Écrire Une cinquième journaliste couvrant le G20 libérée, une autre toujours détenue

L’une des journalistes citoyennes arrêtées pour avoir couvert les manifestations organisées à l’approche du sommet du G20 a été libérée le 27 octobre, ce que certaines sources attribuent à la pression internationale, notamment à l’action d’Amnesty International. En revanche, Qin Chao, la dernière des six journalistes citoyennes de 64 Tianwang, un site Internet basé au Sichuan, est toujours détenue.

Qin Chao, qui vit à Wugang (province du Henan), est détenue depuis plus de neuf semaines. Privée d’avocat, elle risque de subir des actes de torture et d’autres formes de mauvais traitements. Elle prévoyait de couvrir le sommet du G20, les 4 et 5 septembre 2016 à Hangzhou (province du Zhejiang), mais elle a été placée en détention administrative le 30 août. Elle a été maintenue en détention administrative pendant 10 jours avant d’être officiellement incarcérée au centre de détention du district de Baofeng, à Pingdingshan (province du Henan), pour avoir « cherché à provoquer des conflits et troublé l’ordre public ». Le bureau local de la Sécurité publique n’a informé sa famille de l’endroit où elle se trouvait que le 9 septembre.

Yuan Ying, libérée récemment, avait d’abord été placée en détention administrative le 6 septembre pour 15 jours à l’antenne du bureau de la Sécurité publique de Chengdu dans le district de Wenjiang parce qu’elle avait diffusé des informations sur une manifestation organisée devant la Commission centrale d’inspection disciplinaire du Parti communiste, à Pékin, avant le sommet du G20. À l’issue de cette période, elle a été officiellement incarcérée pour les mêmes motifs que Qin Chao.

Quatre autres journalistes citoyennes du site Internet, Lin Xiurong, Jiang Chengfen, Yang Xiuqiong et He Yazhen, ont aussi été détenues brièvement pour avoir couvert les manifestations liées au sommet du G20.

Les journalistes citoyens jouent un rôle majeur en Chine car ils recueillent des informations sur les atteintes aux droits humains et couvrent des manifestations de « pétitionnaires » et de militants associatifs qui, en raison de la censure, ne sont souvent pas évoquées dans la presse nationale.

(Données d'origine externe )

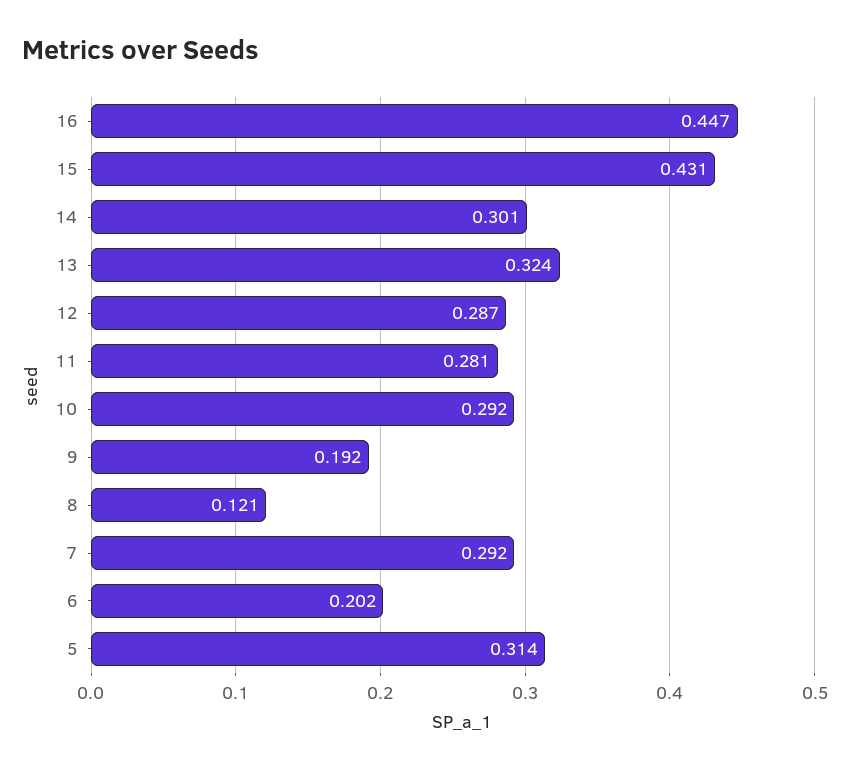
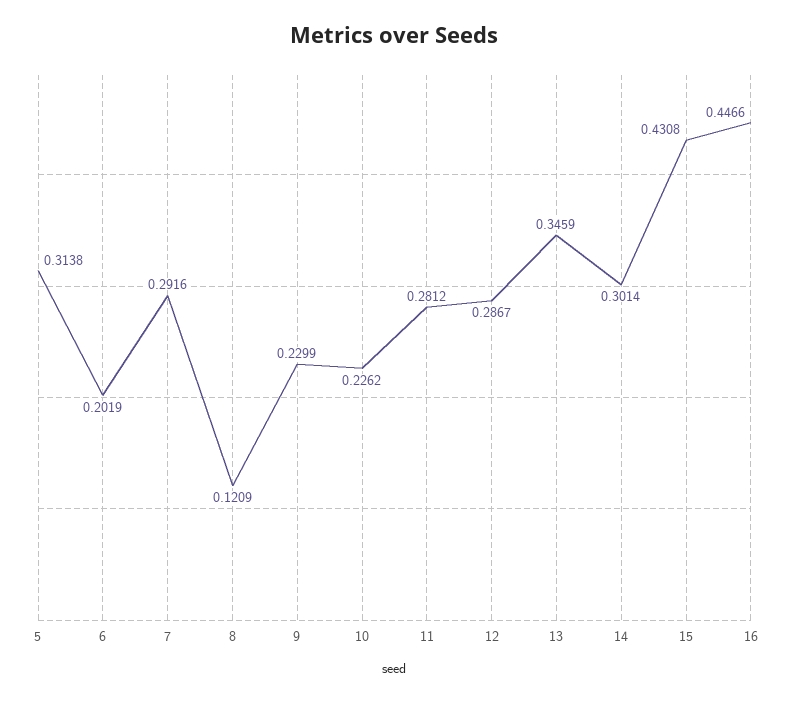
  {
    "16": 0.4466,
    "15": 0.4308,
    "14": 0.3014,
-   "13": 0.324,
+   "13": 0.3459,
    "12": 0.2867,
    "11": 0.2812,
-   "10": 0.292,
+   "10": 0.2262,
-   "9": 0.192,
+   "9": 0.2299,
    "8": 0.1209,
    "7": 0.2916,
    "6": 0.2019,
    "5": 0.3138
  }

Créé en 1998 par un militant du Sichuan, Huang Qi, et sa femme, Zeng Li, 64 Tianwang est l’un des rares sites Internet de Chine continentale qui recueille des informations sur les manifestations de « pétitionnaires » dans ce pays. La majorité des personnes qui contribuent au site étaient « pétitionnaires » avant de devenir journalistes citoyens et de couvrir les manifestations et les arrestations d’autres « pétitionnaires ».
Depuis la création du site Internet, Huang Qi et d’autres personnes travaillant avec 64 Tianwang ont été arrêtés ou harcelés par les autorités chinoises à plusieurs reprises. Huang Qi a été emprisonné deux fois. Il a d’abord été placé en détention en juin 2000, à l’occasion du 11e anniversaire de la répression de Tiananmen, avant d’être condamné à cinq ans d’emprisonnement en mai 2003 pour « incitation à la subversion du pouvoir de l’État ». Il a été de nouveau détenu puis emprisonné pendant trois ans après avoir dénoncé le scandale de la construction médiocre des bâtiments à la suite du séisme qui a secoué le district de Wenchuan, au Sichuan, en 2008.

D’après 64 Tianwang, il est arrivé plus de 100 fois que leurs journalistes soient interrogés ou placés brièvement en détention depuis que le président Xi Jinping a pris ses fonctions en 2012, et au moins 30 personnes ont été officiellement placées en détention. Huit des journalistes de 64 Tianwang sont actuellement en prison : Wang Jing, Zhang Jixin, Li Min, Sun Enwei, Li Chunhua, Wei Wenyuan, Xiao Jianfang et Yang Dongying.

La Chine a durci les dispositions en matière de sécurité et d’environnement à l’approche du sommet du G20, et ce jusque dans des villes situées à 300 kilomètres de Hangzhou. Tous les habitants de Hangzhou se sont vu accorder une semaine de congé et des tarifs préférentiels pour des lieux touristiques en dehors de Hangzhou, afin de les encourager à quitter la ville. L’accès à certaines zones résidentielles a été interdit aux personnes ne possédant pas les documents d’identité nécessaires pendant le sommet.